In spoken US English, it's fine with or without where -- but I wouldn't use either on a website. Here's why:

I am a native US English speaker. I would only say I come from America if I was traveling in another country, or if I had moved to another country and was THERE ALREADY. I would never say it while I was in America.

So the saying I come from America implies that you and I are somewhere OTHER than America.

So if you say on your website, The country [where] you come from, it would imply that your visitors are AWAY from their home country, or that your visitors have MOVED away from their original country.
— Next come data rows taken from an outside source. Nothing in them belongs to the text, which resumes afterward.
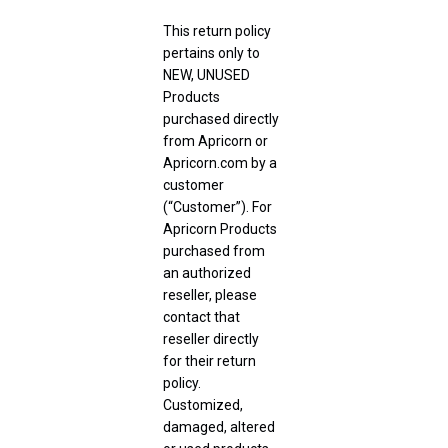
This return policy
pertains only to
NEW, UNUSED
Products
purchased directly
from Apricorn or
Apricorn.com by a
customer
(“Customer”). For
Apricorn Products
purchased from
an authorized
reseller, please
contact that
reseller directly
for their return
policy.
Customized,
damaged, altered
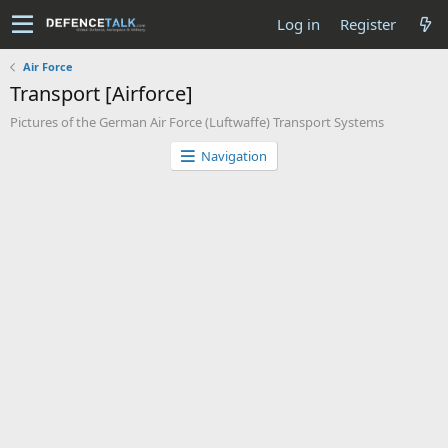
Log in
Register
Air Force
Transport [Airforce]
Pictures of the German Air Force (Luftwaffe) Transport Systems
Navigation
I know it's subtle, but if you ask it online, it will sound slightly strange and "off".


Instead, ask exactly what you want to know. If you want to know where they live right now, say one of the following:

  1. Your country of residence
  2. The country where you live
  3. The country you live in (Yes, in actual practical US English, the in can go at the end.)

If you want to know the country where people consider themselves a native, then say The country you consider yourself a native of. The word native means different things to different people, though. Similarly, you could say Your home country, but again, home means different things to different people.

Or if your visitors truly HAVE come from a different country and ARE NOW in a new country, say The country you came from. (Note I said CAME and not COME.) You could also say Your country of origin but that sounds robotic and bureaucratic.

I know you probably already deployed your form, but I hope this will bring you some more clarity.